On se le rappelle, et les débats sont trop récents pour que je remémore la façon vraiment incompréhensible et partiale dont le président des assises conduisit son interrogatoire à l'encontre de Gilbert. La chose fut remarquée et jugée sévèrement. Lupin reconnut là l'influence détestable de Daubrecq.
L'attitude des deux accusés fut très différente. Vaucheray, sombre, taciturne, l'expression âpre, avoua cyniquement, en phrases brèves, ironiques, presque provocantes, les crimes qu'il avait commis autrefois. Mais, par une contradiction inexplicable pour tout le monde, sauf pour Lupin, il se défendit de toute participation à l'assassinat du domestique Léonard et chargea violemment Gilbert. Il voulait ainsi, en liant son sort à celui de Gilbert, obliger Lupin à prendre pour ses deux complices les mêmes mesures de délivrance.
Quant à Gilbert, dont le visage franc, dont les yeux rêveurs et mélancoliques conquirent toutes les sympathies, il ne sut pas se garer des pièges du président, ni rétorquer les mensonges de Vaucheray. Il pleurait, parlait trop, ou ne parlait pas quand il l'eût fallu.
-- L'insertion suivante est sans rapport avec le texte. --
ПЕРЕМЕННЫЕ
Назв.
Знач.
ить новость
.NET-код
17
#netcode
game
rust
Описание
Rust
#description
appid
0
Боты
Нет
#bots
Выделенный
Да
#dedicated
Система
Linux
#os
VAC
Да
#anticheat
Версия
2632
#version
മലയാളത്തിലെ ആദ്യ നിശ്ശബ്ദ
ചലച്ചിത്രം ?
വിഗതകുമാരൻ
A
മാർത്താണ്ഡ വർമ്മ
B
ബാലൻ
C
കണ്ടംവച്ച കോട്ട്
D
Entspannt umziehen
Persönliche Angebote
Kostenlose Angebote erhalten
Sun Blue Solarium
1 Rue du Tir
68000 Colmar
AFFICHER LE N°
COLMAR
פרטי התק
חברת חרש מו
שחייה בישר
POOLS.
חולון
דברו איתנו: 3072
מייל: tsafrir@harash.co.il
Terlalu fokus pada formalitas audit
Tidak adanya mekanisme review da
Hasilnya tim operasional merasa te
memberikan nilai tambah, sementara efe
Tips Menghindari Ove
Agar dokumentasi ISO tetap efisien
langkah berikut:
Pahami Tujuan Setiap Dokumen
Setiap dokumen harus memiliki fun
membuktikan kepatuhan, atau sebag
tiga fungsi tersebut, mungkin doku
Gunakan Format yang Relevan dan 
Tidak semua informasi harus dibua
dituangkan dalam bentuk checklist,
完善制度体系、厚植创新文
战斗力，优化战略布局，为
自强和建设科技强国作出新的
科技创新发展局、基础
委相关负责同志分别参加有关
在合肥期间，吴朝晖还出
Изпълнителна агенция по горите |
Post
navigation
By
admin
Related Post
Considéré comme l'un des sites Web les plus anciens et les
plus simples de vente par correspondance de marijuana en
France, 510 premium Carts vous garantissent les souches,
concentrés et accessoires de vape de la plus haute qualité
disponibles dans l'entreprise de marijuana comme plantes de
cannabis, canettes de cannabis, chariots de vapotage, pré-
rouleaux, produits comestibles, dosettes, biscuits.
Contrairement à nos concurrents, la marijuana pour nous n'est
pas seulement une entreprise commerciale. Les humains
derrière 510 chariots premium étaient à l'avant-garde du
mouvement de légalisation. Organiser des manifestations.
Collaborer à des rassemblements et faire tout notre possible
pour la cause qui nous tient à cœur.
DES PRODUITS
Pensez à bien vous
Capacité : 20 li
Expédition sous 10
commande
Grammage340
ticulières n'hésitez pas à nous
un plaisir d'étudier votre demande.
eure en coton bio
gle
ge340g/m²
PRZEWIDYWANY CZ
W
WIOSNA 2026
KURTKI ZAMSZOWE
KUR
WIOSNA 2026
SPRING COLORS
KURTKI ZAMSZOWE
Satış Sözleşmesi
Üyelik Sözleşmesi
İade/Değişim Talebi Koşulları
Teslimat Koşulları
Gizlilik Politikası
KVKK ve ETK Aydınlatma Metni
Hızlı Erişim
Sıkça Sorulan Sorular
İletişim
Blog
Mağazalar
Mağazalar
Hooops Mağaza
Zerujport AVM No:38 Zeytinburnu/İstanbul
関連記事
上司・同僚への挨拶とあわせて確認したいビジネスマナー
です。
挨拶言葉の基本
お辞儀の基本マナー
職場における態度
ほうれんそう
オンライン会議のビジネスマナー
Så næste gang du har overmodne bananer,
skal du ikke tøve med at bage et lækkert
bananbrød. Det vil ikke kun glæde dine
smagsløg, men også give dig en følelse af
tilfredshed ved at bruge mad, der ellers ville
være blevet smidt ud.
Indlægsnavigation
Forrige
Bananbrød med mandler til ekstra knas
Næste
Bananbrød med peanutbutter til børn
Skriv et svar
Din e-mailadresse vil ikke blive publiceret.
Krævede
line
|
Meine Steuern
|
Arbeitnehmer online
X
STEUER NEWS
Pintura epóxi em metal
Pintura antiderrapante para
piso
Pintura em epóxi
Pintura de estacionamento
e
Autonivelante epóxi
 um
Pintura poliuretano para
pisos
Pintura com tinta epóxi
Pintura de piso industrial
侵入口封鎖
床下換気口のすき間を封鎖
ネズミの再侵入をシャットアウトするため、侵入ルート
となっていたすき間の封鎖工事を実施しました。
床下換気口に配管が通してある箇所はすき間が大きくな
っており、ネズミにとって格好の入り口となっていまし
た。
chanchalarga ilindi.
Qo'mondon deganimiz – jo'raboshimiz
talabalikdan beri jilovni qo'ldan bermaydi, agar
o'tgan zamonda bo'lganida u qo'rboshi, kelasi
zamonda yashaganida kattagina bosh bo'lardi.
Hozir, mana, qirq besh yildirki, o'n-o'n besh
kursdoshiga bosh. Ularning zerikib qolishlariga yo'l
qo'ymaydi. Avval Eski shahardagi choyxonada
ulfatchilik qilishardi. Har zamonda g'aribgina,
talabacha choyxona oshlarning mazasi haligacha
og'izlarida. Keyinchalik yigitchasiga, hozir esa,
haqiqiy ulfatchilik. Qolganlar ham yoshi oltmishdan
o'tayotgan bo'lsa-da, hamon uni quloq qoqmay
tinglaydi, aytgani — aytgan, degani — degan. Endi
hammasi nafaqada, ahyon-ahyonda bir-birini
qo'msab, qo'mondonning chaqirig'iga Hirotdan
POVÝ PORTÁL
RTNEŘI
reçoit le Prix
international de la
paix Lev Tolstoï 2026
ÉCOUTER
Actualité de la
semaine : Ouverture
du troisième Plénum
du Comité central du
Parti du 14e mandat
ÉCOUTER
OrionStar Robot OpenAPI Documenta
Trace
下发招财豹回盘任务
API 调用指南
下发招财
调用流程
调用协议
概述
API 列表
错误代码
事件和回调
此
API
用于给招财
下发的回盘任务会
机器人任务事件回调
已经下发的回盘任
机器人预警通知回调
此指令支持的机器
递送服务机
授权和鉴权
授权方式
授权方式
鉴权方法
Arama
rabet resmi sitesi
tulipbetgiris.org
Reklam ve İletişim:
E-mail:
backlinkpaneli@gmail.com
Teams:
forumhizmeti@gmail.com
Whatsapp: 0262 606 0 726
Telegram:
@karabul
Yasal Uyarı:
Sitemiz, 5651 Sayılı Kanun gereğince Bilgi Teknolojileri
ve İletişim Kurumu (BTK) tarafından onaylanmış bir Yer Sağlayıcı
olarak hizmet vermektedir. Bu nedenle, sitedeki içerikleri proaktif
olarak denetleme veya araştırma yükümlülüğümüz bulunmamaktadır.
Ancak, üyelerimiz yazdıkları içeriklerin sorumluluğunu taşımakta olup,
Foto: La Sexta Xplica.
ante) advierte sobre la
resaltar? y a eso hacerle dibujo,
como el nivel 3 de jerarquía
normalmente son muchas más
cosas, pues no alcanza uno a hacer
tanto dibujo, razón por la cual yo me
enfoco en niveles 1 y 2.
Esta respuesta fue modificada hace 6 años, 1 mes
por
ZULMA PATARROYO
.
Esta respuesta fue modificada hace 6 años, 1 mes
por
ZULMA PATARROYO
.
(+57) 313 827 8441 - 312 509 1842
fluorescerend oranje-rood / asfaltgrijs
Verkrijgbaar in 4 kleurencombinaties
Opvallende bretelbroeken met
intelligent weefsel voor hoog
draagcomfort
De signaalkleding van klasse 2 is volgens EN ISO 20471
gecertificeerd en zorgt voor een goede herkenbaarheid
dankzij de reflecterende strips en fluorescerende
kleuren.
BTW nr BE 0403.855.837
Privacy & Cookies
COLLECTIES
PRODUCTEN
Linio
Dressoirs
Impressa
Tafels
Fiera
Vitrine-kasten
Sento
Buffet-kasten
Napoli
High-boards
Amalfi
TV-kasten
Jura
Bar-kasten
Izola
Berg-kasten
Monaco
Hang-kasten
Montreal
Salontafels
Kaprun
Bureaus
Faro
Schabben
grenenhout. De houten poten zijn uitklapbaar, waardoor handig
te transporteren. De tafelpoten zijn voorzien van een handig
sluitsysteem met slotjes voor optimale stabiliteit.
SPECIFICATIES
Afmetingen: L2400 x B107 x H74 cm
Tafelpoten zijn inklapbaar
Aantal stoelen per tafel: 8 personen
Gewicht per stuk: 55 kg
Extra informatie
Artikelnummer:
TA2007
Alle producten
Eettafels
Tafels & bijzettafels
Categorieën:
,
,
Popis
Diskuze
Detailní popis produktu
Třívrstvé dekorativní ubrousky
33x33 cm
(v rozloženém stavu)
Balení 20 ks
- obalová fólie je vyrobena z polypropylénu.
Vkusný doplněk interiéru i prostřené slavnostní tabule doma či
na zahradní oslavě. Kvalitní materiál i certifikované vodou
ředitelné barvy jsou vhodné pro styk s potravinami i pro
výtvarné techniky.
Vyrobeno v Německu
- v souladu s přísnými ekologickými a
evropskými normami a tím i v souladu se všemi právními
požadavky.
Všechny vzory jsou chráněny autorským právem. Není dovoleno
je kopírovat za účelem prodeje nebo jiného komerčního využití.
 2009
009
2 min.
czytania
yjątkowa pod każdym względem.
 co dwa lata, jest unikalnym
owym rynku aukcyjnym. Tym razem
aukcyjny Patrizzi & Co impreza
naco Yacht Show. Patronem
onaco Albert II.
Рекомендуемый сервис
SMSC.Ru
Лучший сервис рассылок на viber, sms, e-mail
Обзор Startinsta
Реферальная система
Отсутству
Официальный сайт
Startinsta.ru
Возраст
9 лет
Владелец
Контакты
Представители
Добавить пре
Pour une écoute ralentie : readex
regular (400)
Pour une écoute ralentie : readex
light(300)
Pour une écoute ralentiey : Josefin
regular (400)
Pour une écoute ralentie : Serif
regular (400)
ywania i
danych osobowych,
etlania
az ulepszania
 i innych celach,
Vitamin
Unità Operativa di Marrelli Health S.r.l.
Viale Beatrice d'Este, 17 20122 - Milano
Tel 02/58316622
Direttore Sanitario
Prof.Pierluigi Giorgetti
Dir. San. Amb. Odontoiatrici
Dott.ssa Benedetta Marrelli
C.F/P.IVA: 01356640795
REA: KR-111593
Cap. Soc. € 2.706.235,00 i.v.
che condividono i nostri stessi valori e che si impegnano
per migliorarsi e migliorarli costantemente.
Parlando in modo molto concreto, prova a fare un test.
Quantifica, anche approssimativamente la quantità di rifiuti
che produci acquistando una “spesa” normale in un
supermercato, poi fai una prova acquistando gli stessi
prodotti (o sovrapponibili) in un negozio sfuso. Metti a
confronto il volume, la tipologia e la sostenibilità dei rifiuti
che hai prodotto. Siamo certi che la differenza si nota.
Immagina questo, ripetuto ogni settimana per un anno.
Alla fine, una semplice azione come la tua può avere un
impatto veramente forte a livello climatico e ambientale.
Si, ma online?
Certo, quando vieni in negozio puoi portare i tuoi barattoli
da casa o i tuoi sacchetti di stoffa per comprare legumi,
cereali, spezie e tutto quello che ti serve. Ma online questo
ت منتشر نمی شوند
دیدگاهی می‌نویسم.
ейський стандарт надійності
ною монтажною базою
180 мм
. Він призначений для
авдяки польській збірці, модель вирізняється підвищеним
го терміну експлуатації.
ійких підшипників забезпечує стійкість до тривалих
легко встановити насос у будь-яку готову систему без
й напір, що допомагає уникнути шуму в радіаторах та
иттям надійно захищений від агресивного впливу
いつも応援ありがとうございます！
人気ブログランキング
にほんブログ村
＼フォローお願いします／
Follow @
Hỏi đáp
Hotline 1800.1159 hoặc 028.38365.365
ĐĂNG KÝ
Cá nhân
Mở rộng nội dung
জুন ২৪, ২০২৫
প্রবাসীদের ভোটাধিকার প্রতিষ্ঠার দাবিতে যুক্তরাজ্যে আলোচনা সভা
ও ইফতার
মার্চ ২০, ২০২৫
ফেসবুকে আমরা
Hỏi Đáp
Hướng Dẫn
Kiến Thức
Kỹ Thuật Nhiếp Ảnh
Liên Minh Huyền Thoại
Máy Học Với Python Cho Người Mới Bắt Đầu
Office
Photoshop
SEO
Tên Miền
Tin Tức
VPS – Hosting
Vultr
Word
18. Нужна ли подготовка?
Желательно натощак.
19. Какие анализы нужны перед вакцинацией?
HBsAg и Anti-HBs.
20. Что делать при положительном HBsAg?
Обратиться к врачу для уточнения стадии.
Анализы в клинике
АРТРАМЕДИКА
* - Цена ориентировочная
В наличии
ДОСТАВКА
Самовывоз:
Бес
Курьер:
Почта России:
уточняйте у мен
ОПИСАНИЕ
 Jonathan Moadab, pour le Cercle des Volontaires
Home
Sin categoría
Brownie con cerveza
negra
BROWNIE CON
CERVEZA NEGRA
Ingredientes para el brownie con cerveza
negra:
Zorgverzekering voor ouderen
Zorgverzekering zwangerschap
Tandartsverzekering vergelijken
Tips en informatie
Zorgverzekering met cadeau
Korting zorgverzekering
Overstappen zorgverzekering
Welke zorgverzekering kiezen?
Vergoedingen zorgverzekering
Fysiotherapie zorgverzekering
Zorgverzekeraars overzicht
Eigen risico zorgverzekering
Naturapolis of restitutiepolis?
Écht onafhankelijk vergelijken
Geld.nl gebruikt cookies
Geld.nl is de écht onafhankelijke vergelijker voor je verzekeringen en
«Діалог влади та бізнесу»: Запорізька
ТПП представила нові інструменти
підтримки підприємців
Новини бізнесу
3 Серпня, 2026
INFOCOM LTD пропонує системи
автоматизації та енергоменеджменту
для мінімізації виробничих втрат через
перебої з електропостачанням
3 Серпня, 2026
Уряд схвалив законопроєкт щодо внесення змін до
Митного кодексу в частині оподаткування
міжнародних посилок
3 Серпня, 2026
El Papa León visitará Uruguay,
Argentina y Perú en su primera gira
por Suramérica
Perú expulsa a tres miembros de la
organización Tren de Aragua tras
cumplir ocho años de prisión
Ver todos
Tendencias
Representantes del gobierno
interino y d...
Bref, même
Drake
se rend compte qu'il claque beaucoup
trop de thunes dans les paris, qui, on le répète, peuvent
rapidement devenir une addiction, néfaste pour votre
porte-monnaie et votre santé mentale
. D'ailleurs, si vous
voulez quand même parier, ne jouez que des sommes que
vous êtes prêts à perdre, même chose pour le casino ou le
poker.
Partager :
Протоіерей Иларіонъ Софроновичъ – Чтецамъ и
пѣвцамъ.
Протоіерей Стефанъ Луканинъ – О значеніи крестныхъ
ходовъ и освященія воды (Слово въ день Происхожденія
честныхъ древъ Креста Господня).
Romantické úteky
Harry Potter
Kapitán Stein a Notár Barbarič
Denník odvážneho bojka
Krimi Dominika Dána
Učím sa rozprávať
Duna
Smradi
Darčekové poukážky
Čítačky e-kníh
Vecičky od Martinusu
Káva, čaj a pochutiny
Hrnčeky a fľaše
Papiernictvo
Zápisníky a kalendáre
En outre, son avocat, un des maîtres du barreau, malade au dernier moment (et là encore Lupin voulut voir la main de Daubrecq) fut remplacé par un secrétaire, lequel plaida mal, prit l'affaire à contresens, indisposa le jury, et ne put effacer l'impression qu'avaient produite le réquisitoire de l'avocat général et la plaidoirie de l'avocat de Vaucheray.
Lupin, qui eut l'audace inconcevable d'assister à la dernière journée des débats, le jeudi, ne douta pas du résultat. La double condamnation était certaine.
Elle était certaine, parce que tous les efforts de la justice, corroborant ainsi la tactique de Vaucheray, avaient tendu à solidariser étroitement les deux accusés. Elle était certaine, ensuite et surtout, parce qu'il s'agissait des deux complices de Lupin. Depuis l'ouverture de l'instruction jusqu'au prononcé du jugement, et bien que la justice, faute de preuves suffisantes, et aussi pour ne point disséminer ses efforts, n'eût pas voulu impliquer Lupin dans l'affaire, tout le procès fut dirigé contre Lupin. C'était lui l'adversaire que l'on voulait atteindre ; lui, le chef qu'il fallait punir en la personne de ses amis ; lui, le bandit célèbre et sympathique, dont on devait détruire le prestige aux yeux de la foule. Gilbert et Vaucheray exécutés, l'auréole de Lupin s'évanouissait. La légende prenait fin.
Lupin… Lupin… Arsène Lupin… on n'entendit que ce nom durant les quatre jours. L'avocat général, le président, les jurés, les avocats, les témoins, n'avaient pas d'autres mots à la bouche. À tout instant on invoquait Lupin pour le maudire, pour le bafouer, pour l'outrager, pour le rendre responsable de toutes les fautes commises. On eût dit que Gilbert et Vaucheray ne figuraient que comme comparses, et qu'on faisait son procès à lui, le sieur Lupin, Lupin cambrioleur, chef de bande, faussaire, incendiaire, récidiviste, ancien forçat ! Lupin assassin, Lupin souillé par le sang de sa victime, Lupin qui restait lâchement dans l'ombre après avoir poussé ses amis jusqu'au pied de l'échafaud !
— Ah ! ils savent bien ce qu'ils font ! murmura-t-il. C'est ma dette que va payer mon pauvre grand gamin de Gilbert. C'est moi le vrai coupable.
Et le drame se déroula, effrayant.
À sept heures du soir, après une longue délibération, les jurés revinrent en séance, et le président du jury donna lecture des réponses aux questions posées par la Cour. C'était « oui » sur tous les points. C'était la culpabilité et le rejet des circonstances atténuantes.
On fit rentrer les deux accusés.
Debout, chancelants et blêmes, ils écoutèrent la sentence de mort.
Et, dans le grand silence solennel, où l'anxiété du public se mêlait de pitié, le président des assises demanda :
— Vous n'avez rien à ajouter, Vaucheray ?
— Rien, monsieur le président ; du moment que mon camarade est condamné comme moi, je suis tranquille… Nous sommes sur le même pied tous les deux… Faudra donc que le patron trouve un truc pour nous sauver tous les deux.
— Le patron ?
— Oui, Arsène Lupin.
Il y eut un rire parmi la foule.
Le Président reprit :
— Et vous, Gilbert ?
Des larmes roulaient sur les joues du malheureux ; il balbutia quelques phrases inintelligibles.